Szkoły polska i europejska są jednym z nielicznych elementów oświeceniowego dziedzictwa, który przyjęliśmy w zasadzie bezkrytycznie. Spowodowało to niezliczone nonsensy wymagające nie poprawek tu i ówdzie, lecz całkowitej zmiany założeń. A jakimi, jawnymi i ukrytymi, zasadami oświeceniowymi kieruje się współczesna szkoła od pierwszej klasy do matury, a może i do ukończenia studiów?

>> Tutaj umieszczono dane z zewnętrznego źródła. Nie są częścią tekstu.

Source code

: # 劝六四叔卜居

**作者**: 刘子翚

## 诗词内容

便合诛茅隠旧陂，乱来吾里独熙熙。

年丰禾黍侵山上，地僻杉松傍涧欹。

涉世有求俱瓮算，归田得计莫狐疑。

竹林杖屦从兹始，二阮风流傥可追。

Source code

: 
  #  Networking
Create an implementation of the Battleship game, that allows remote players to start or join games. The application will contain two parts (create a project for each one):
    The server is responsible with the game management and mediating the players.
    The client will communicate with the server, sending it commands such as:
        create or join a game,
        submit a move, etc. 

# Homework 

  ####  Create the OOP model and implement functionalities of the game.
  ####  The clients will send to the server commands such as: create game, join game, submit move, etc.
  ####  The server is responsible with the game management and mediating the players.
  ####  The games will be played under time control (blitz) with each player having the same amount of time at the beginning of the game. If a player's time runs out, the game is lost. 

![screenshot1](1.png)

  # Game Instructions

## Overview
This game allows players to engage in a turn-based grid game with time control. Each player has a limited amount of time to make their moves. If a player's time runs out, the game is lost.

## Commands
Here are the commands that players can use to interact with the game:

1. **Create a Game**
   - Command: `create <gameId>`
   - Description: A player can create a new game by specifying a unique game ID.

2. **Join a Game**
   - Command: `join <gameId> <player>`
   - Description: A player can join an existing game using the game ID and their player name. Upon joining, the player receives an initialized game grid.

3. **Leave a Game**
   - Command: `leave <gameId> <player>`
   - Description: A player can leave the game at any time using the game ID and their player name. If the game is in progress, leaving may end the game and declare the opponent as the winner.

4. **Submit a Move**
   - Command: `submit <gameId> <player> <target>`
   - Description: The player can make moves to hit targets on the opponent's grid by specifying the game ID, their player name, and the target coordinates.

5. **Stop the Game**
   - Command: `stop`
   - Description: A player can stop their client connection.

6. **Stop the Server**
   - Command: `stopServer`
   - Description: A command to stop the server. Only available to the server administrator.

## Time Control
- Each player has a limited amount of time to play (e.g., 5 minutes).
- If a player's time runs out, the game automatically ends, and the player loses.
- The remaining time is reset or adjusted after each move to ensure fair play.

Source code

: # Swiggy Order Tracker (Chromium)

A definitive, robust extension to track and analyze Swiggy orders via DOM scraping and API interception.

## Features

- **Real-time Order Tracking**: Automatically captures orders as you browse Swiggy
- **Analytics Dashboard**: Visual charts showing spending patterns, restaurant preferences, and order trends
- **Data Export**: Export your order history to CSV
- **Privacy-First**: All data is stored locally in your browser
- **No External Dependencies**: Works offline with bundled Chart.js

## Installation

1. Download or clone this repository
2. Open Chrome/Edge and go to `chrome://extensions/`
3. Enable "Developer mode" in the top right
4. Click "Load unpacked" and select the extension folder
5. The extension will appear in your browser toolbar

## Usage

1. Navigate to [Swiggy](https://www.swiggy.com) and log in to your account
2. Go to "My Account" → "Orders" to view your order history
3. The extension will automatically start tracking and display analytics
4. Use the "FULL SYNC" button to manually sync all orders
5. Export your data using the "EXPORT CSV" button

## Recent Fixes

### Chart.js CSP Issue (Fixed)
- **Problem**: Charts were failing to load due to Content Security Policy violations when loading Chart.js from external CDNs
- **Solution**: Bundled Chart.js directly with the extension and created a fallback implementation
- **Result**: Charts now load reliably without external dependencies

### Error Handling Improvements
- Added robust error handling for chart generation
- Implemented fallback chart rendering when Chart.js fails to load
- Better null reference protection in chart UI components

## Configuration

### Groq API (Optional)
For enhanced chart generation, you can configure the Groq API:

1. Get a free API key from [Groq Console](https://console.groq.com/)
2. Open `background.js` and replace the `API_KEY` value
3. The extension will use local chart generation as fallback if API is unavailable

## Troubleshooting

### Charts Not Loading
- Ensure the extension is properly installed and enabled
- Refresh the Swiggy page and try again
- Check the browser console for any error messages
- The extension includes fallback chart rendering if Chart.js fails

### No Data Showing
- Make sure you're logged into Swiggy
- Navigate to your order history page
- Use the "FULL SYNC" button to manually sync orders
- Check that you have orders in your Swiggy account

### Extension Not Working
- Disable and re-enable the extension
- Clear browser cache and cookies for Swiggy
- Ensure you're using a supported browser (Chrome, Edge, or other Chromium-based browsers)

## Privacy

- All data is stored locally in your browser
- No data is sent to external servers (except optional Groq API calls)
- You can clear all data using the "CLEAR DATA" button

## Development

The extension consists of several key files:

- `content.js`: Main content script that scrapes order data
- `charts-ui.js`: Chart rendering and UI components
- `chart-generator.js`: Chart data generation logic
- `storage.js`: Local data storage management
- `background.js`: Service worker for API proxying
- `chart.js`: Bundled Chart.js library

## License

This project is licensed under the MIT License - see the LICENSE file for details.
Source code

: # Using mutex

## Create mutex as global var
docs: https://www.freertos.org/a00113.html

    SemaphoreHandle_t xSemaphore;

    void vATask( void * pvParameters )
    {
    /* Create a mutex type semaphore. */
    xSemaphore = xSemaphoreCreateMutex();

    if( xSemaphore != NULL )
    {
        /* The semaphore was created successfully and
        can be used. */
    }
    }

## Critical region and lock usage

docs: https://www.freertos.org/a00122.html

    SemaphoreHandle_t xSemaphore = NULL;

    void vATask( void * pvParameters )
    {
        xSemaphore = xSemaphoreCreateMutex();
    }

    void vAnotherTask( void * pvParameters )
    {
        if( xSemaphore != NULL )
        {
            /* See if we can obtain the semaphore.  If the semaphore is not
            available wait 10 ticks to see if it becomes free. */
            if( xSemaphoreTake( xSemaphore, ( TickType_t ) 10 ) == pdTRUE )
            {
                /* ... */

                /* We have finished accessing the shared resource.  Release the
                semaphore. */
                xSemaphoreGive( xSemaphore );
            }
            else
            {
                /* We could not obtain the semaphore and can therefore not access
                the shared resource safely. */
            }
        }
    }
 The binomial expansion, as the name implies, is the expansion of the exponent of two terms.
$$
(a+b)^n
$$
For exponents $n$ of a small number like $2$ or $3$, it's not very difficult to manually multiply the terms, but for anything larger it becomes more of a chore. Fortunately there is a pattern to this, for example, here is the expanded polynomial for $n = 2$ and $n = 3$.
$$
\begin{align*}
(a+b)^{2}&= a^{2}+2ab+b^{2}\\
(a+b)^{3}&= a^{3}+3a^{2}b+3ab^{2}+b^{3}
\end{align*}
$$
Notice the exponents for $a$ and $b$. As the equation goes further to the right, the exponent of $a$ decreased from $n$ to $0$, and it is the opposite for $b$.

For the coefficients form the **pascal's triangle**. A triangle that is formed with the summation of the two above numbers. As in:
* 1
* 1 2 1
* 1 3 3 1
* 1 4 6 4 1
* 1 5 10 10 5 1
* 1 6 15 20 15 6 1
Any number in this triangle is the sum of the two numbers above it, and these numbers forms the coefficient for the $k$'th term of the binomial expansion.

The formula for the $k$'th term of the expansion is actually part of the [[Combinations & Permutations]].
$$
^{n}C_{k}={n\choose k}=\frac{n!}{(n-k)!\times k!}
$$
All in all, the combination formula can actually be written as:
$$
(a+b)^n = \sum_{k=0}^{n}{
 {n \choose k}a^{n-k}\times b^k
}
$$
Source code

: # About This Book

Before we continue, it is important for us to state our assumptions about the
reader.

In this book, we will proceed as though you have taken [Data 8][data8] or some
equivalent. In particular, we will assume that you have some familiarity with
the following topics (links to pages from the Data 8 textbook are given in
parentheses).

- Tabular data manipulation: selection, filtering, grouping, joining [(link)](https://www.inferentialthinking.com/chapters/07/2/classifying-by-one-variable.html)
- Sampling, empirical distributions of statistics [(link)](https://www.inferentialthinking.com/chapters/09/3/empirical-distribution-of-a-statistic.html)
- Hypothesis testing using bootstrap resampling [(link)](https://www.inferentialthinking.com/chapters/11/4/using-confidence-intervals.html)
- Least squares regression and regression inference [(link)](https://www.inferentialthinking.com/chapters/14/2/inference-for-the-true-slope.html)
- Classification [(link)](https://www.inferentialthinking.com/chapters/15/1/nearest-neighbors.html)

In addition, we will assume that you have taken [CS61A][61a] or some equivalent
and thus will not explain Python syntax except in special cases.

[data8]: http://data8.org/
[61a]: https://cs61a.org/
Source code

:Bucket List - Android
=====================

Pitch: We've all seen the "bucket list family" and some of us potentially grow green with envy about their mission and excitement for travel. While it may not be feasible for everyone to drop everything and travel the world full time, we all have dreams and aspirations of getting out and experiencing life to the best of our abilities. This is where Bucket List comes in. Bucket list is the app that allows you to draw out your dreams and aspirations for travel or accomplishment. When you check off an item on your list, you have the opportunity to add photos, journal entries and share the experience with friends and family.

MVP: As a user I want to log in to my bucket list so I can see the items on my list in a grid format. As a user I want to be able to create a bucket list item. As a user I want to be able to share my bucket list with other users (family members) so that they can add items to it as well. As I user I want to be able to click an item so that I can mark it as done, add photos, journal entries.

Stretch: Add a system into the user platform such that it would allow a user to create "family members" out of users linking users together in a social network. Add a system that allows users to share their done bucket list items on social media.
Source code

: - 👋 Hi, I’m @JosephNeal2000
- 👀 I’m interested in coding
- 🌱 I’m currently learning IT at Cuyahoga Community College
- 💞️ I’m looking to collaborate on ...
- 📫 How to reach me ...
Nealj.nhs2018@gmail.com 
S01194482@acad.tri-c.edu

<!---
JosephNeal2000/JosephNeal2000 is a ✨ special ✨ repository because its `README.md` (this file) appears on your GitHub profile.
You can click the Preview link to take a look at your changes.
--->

Myśliciele oświeceniowi, skądinąd znakomici, mieli bardzo jasny pogląd na temat sensu i celu powszechnej edukacji. Edukacja, czyli oświecenie, powoduje przede wszystkim prosty efekt: człowiek oświecany jest bardziej oświecony. To jednak ma dalsze zbawienne konsekwencje: człowiek oświecony podejmuje bardziej świadome i lepsze decyzje polityczne. I dalej: skoro tak, to nie ma powodu wątpić, że człowiek oświecony jest bardziej moralny, lepiej i bardziej skrupulatnie przestrzega kodeksu etycznego (tylko nie wiadomo, jakiego). A następnie człowiek oświecony lepiej rozróżnia nie tylko to, co jest dobre, lecz także to, co jest piękne. Innymi słowy oświecenie jest kluczem do wszelkiej doskonałości.
Oczywiście na pozór nie pojmujemy tego już tak dosłownie, ale tylko na pozór. W istocie jesteśmy przekonani, że od liczby coraz lepiej edukowanych, czyli oświeconych ludzi zależy nie tylko wzrost gospodarczy, lecz także jakość demokracji oraz ogólny poziom życia społecznego. Coś w tym jest, ale chyba znacznie mniej niż zwykliśmy sądzić.
Oświeceniowa koncepcja szkoły zakłada bowiem zjawiska nieistniejące. Po pierwsze, że inteligencja i inne talenty są równo rozdzielone, a wiemy przecież doskonale, że nie są. Po drugie, że specyficzne zdolności (do matematyki czy do historii) są równo rozdzielone, a nie są. Po trzecie przewiduje, że oświecenie i edukacja to jedno i to samo, a to nieprawda. I po czwarte zakłada, że w nowoczesnym świecie będzie coraz więcej pracy dla edukowanych, czyli oświeconych, a coraz lepiej widzimy, że jest to pogląd nonsensowny.
Oczywiście błyskawiczny i całkowity odwrót od oświeceniowej wizji szkoły – nawet gdyby był możliwy teoretycznie – praktycznie jest niewykonalny. Jednak idee mają konsekwencje i od dyskusji na temat tego, po co w ogóle ludzi uczymy, należy zacząć. Nie zamierzam udzielać odpowiedzi na to pytanie, bo jej nie znam, jednakże wiem z całą pewnością tylko tyle: obywatele powinni umieć czytać, pisać i rachować do stu. Reszta to teren debaty.
Dlatego zupełnie mnie nie interesują licznie wygłaszane z okazji matur poglądy – zapewne szczegółowo ciekawe – na temat rozmaitych korekt, jakie należałoby przeprowadzić w polskiej szkole. Sztukowaniem i zalepianiem dziur nie poprawi się sytuacji, która jest – to nie przesada – dramatyczna. Edukacja utraciła sens i nikt nie jest w stanie go jej przywrócić. Wprawdzie kierujemy się oświeceniowymi założeniami, ale nikt w nie już poważnie nie wierzy. A zatem po co uczymy dzieci i młodzież? Nie znam żadnej rozumnej odpowiedzi na to pytanie, a najbardziej rozsądna wydaje mi się następująca: bo tak czyniono z coraz większym rozmachem od co najmniej 250 lat.
A po co dzieci i młodzież chodzą do szkoły? Dzieci, bo muszą, bo jest obowiązek szkolny i rodzice je do szkoły gnają. Młodzież, bo są względy towarzyskie i czasem jakieś nadzieje na karierę lub na posadę, która wymaga posiadania matury lub tytułu magistra. Porównujemy wydatki na edukację i rezultaty tej edukacji w ogromnie wątpliwych testach i wychodzi nam, że w Polsce dzieci są doskonale uczone. Wierzę, bo dlaczego miałbym nie wierzyć, jednak co z tego? Czy mamy lepsze społeczeństwo, wyżej rozwiniętą gospodarkę lub – to już brzmi jak żart – wyższy poziom kultury demokratycznej? Nic z tych rzeczy. Więc po co mordujemy dzieci i młodzież przez dwanaście lat, a potem studentów przez pięć lub więcej? Nie wiem, ale debatę czas zacząć.